By Christine Horner, M.D., offered by Dr. Carla Garcia
Thermography is an infra-red picture of the body that measures heat and blood vessel patterns. It is a “physiological” test and has been the subject of over 800 published studies, which document its ability to pick up inflammation, infections, and functional concerns throughout the body that may not be otherwise evident. Studies show it can be particularly helpful for evaluating the health of the breasts, as the physiological changes identified by thermography are associated with an increased future risk of breast cancer.
Unlike all of the technologies that are currently available for evaluating the breasts (mammography, MRI and ultrasounds), thermography shines as a preventative tool rather than screening for breast cancer. Thermography is a physiological test that evaluates the health of the breast. It does not mine for cancer. The most exciting fact about thermography is that it is the only technology that can pick up abnormalities before they become cancer. Therefore, it is the only truly preventative technology. In lay terms, you can think of thermography as a thermometer that can show if your breasts are running a fever. When your breasts run a “fever,” they are inflamed, and research shows they have a significant increased risk of developing breast cancer in the future.
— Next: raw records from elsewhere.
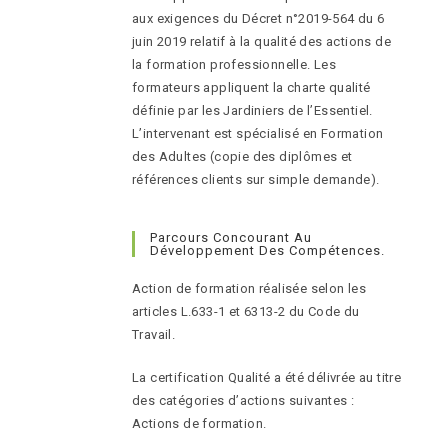
aux exigences du Décret n°2019-564 du 6
juin 2019 relatif à la qualité des actions de
la formation professionnelle. Les
formateurs appliquent la charte qualité
définie par les Jardiniers de l’Essentiel.
L’intervenant est spécialisé en Formation
des Adultes (copie des diplômes et
références clients sur simple demande).
Parcours Concourant Au
Développement Des Compétences.
Action de formation réalisée selon les
articles L.633-1 et 6313-2 du Code du
Travail.
La certification Qualité a été délivrée au titre
des catégories d’actions suivantes :
Actions de formation.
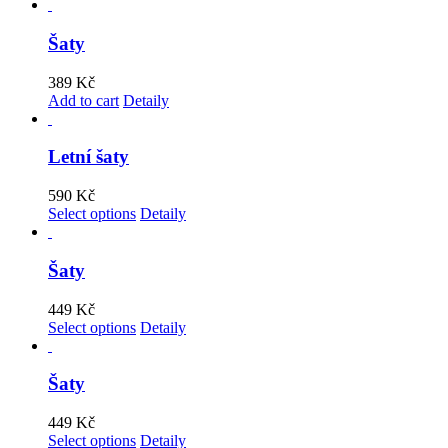
Šaty
389
Kč
Add to cart
Detaily
Letní šaty
590
Kč
Select options
Detaily
Šaty
449
Kč
Select options
Detaily
Šaty
449
Kč
Select options
Detaily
The beauty of finding these changes so early is that simple diet and lifestyle improvements along with certain dietary supplements can reverse those patterns usually very quickly and stop the future progression to cancer.
Once a tumor forms, the findings on thermography can be variable. Sometimes we see very hot, angry looking patterns that are highly concerning. Other times, the patterns can look benign and may even appear cold if the cancer cells have started to die in the center of the tumor.
What we have learned about all the tests used for breast evaluation—mammography, MRI, US, and thermography—is that no test is perfect. None should be used as a standalone test. We have learned this the hard way by using mammography as the “gold standard” and standalone test for decades. Long-term studies have shown that the value of mammography has been highly overrated, and its drawbacks and shortcomings highly underrated. In fact, mammography has been shown to miss up to 50% of tumors, especially in women with dense breasts. Its ability to discern whether the problem it sees is actually a problem is even worse. It is an “anatomical” test that can (but doesn’t always) show problems after structural problems have occurred. When mammography identifies a “suspicious” area that requires a biopsy, those biopsies are found to be benign—or unnecessary—80% of the time! In addition, mammography is not recommended for women under age forty. The other tests can all miss tumors as well.
Research has concluded that multiple tests need to be done to obtain the best sensitivity (when a problem is present, it can be detected) and specificity (when a problem is detected, it actually is a problem). That’s why in addition to thermography, it is recommended that an anatomical test should also be done yearly—such as an ultrasound—along with physical examination. If there are any symptoms such as lumps, further investigation must always be done including a biopsy for a tissue diagnosis regardless of what any test—mammogram, thermogram, ultrasound or MRI—may or may not show.
If you are interested in learning about changes in your breasts before a serious problem develops and, in a stage, where these patterns are easily reversible with simple diet and lifestyle improvements along with certain dietary supplements, schedule annual thermograms.